RÉSUMÉ: Les normes internationales pour les documents électronique fournissent un guide essentiel pour repenser l'ingénierie d'un service universel de documentation et d'information. Cette étude de cas donne un aperçu des divers facteurs dont on a tenu compte en utilisant le langage international Standard Generalized Markup Language (SGML) pour définir la structure et le contenu des manuels administratifs gouvernementaux (c.-à-d. pour préparer une définition du document-type, ou DDT). Cette étude de cas décrit les exigences fonctionnelles, les options de codage du SGML, l'expérience pertinente de l'industrie et les contraintes actuelles des logiciels de SGML qui ont exercé une influence sur la conception du DDT. Elle se termine par des remarque sur la réingénierie des services et les changements d'ordre culturel qui s'imposent pour actualiser l'efficacité potentielle liée à un milieu de travail électronique.
International approval of SGML,4 in 1986, provided a mechanism to re-engineer traditional document preparation and publishing practices. SGML offers a consistent, neutral means of specifying document structure (e.g. chapter, section, paragraph, table, etc.) and contents (e.g. author, title, copyright notice, etc.). It stipulates a standard format for tags and associated rules that can be applied by user groups to define significant structural and content components in documents. Collectively, the set of tags and their relationships constitute a document type definition (DTD). A DTD is like an interchange format. It provides a consistent, system-independent means of identifying and defining data in documents.
The SGML tags enable application programs to access document contents and to process it as required. For example, an electronic publication application could locate table titles within a given document by using the applicable SGML tags. Once isolated, these titles might be used to generate a consolidated list of tables for an electronic or print publication. In addition hyperlinks could also be inserted from the individual entries in the generated list of tables to the applicable table. Other software modules would use these SGML tags to control the font, style or size of displayed data, to manage user access to certain categories of data, and to generate contents for pop-up windows, etc.

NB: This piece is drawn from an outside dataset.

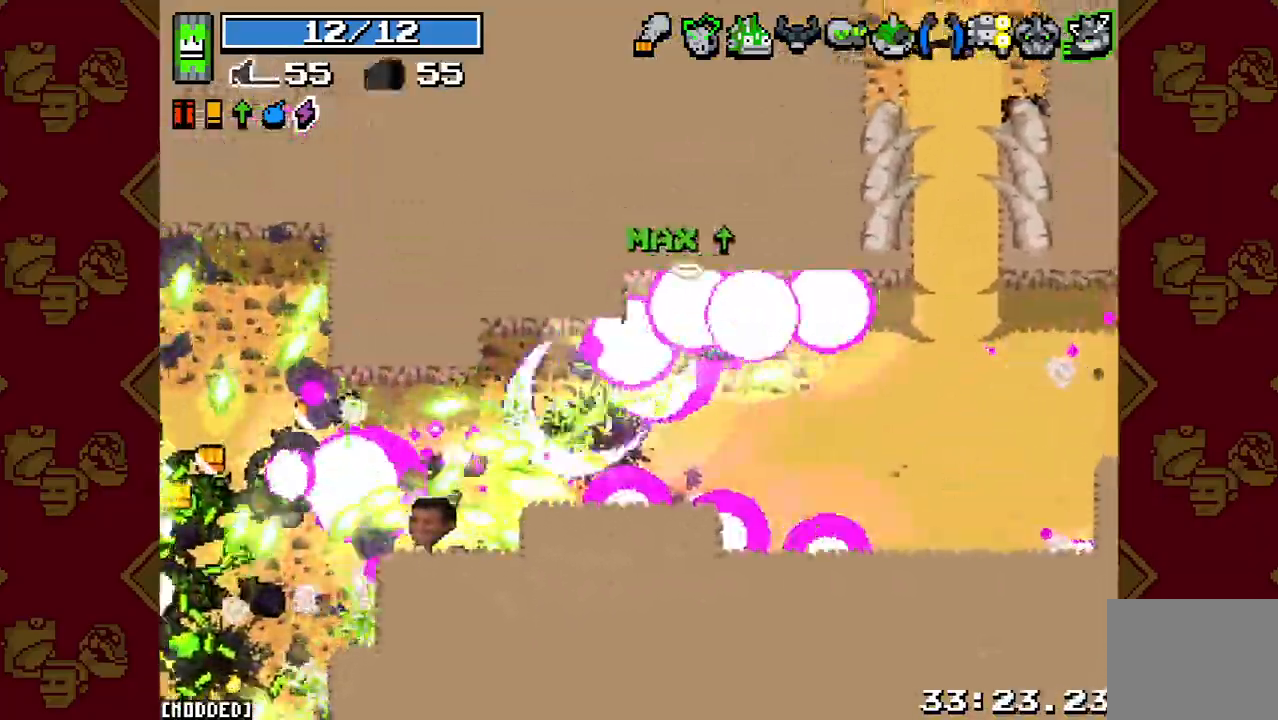
{"buttons": [], "left_stick": "down-left", "right_stick": "down-left", "events": [[100, "R2", "up"], [300, "R2", "down"], [333, "left_stick", "left"], [433, "R2", "up"], [467, "left_stick", "down-left"]]}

By design, SGML treats the presentation or layout of documents as a separate and distinct process. The physical appearance of a document is determined by formatting attributes such as page dimensions, font style, and type size that are stated in a separate application rather than being embedded in the document contents. Removal of format attributes simplifies document publishing operations and enhances document reusability by other applications. A single source document can provide the raw data for multiple automated applications and services. Some examples include:
To implement SGML, an organization must define, adapt or adopt and maintain updates to DTD's for each class of documents that it intends to manage. All applications which use the source documents as raw data must be SGML-enabled or rely on conversion software to insert the proprietary application coding. Since most publications are intended for external users, the DTD definition and document production process should respect the users information processing needs-- basically request, receive, index, retrieve, annotate, display and archive electronic documents. The following paragraphs describe how the Treasury Board Secretariat, assisted by external SGML experts and federal departmental representatives, developed and validated an SGML document type definition for administrative manuals. This process lasted approximately two years and included document analysis, DTD definition, pilot implementation, user evaluation, and DTD revision.
To cope with the wide-ranging interpretations of document management needs, the project team relied on the consensus concerning this requirement6 achieved by the Office Systems Standards Working Group (OSSWG). They concluded that the document profile and associated data elements, in ISO's open document architecture,7 would support government-wide electronic document management. As envisaged by the OSSWG, the document profile would contain enough information to uniquely identify and describe each electronic document. In addition to supporting corporate record management needs, this data would support preliminary identification of candidate documents for archival retention. While accepting the OSSWG recommendations, the draft DTD included only that subset of the OSSWG recommended profile elements that demonstrated apparent utility to the project participants.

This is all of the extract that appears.